Pahlaj Nihalani has spilled the beans about filmmakers seeking favours from the Information and Broadcasting Ministry. (HT Photo)
Pahlaj Nihalani has spilled the beans about filmmakers seeking favours from the Information and Broadcasting Ministry. (HT Photo)

From declaring that a film on homosexuality will “ignite unnatural passion” to reducing the length of James Bond’s onscreen kisses, saying “a kiss THAT long can lead to lust”, Nihalani has more or less covered the entire ground when it comes to absurdity. His most recent remarks in an interview, however, where he threatens to resign if the charges of favoritism towards big production houses are proved against him, are not a matter of joke.

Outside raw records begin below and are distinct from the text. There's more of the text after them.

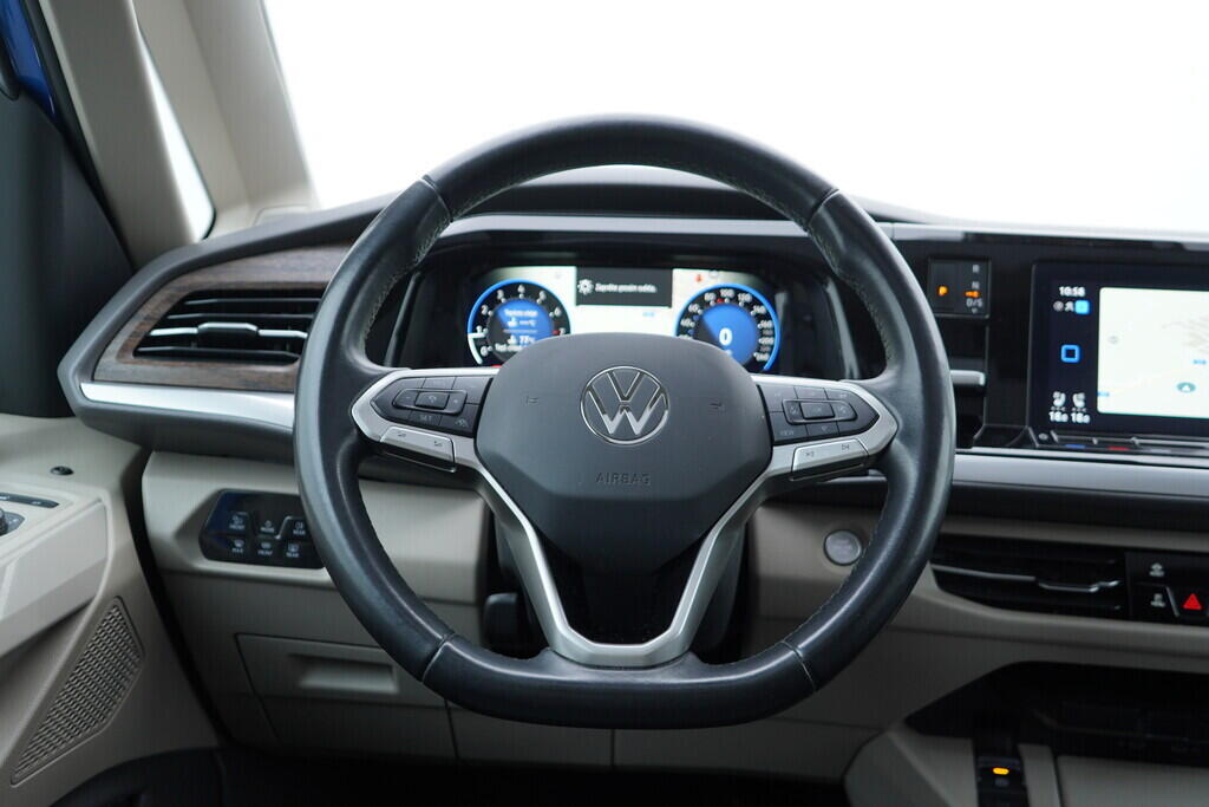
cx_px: 604
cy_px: 404
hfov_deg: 53.1
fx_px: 1209
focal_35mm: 36
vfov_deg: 36.9
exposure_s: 1/40
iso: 160
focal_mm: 24
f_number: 2.8
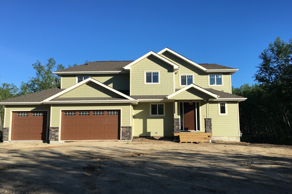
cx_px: 148
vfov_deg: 42.3
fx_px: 251
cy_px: 97
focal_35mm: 31
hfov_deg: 60.3
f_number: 2.2
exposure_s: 1/1326
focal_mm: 4.15
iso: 25
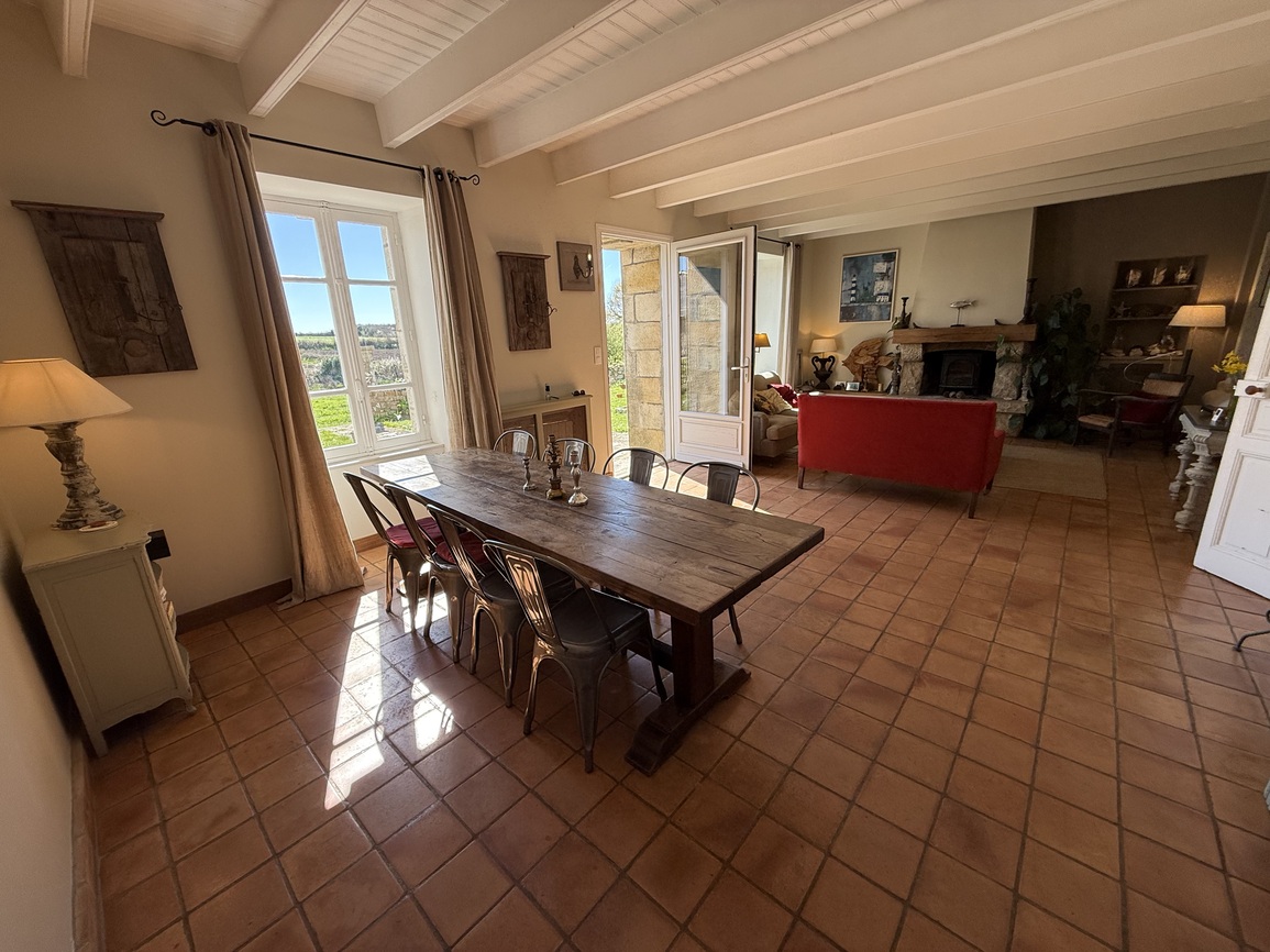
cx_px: 635
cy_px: 476
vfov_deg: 85.7
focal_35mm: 14
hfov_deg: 102.1
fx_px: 514
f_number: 2.2
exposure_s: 1/288
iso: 64
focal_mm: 2.22
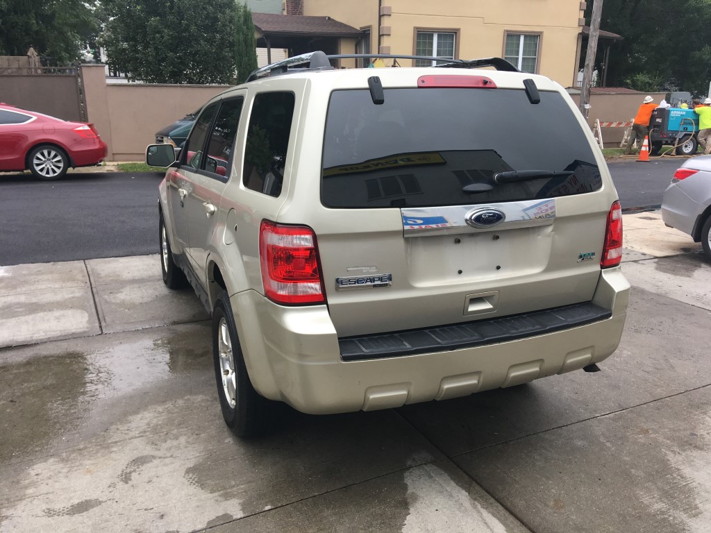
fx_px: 596
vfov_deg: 48.2
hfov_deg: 61.7
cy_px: 266
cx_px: 356
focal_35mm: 29
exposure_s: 1/561
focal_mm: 4.15
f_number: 2.2
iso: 25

Because in the same breath, the chairman of the censor board, an autonomous body, also reveals that it is regular practice for influential producers to approach the Ministry of Information and Broadcasting, and have them (he doesn’t name anyone) call him to clear a big-budget film out of turn.

Till the time the censor board is stuck in the rut of passing derisory orders such as the recent one where films made on politicians have to get a ‘No objection certificate’ from every public figure perceived to have been shown in the film (three films currently stuck on account of NOCs awaited from PM Modi, AAP chief Arvind Kejriwal and former PM Manmohan Singh), silly isn’t an adjective that’ll leave the Board anytime soon. And by the way, Sir, kudos for having cleared the title of ‘Bank Chor’, despite successfully discovering that it sounds similar to a Hindi cuss-word. So what if you’ve made them re-dub it everywhere in the film to pronounce the word ‘Bank’ differently. At last it’s suitably sanskaari now.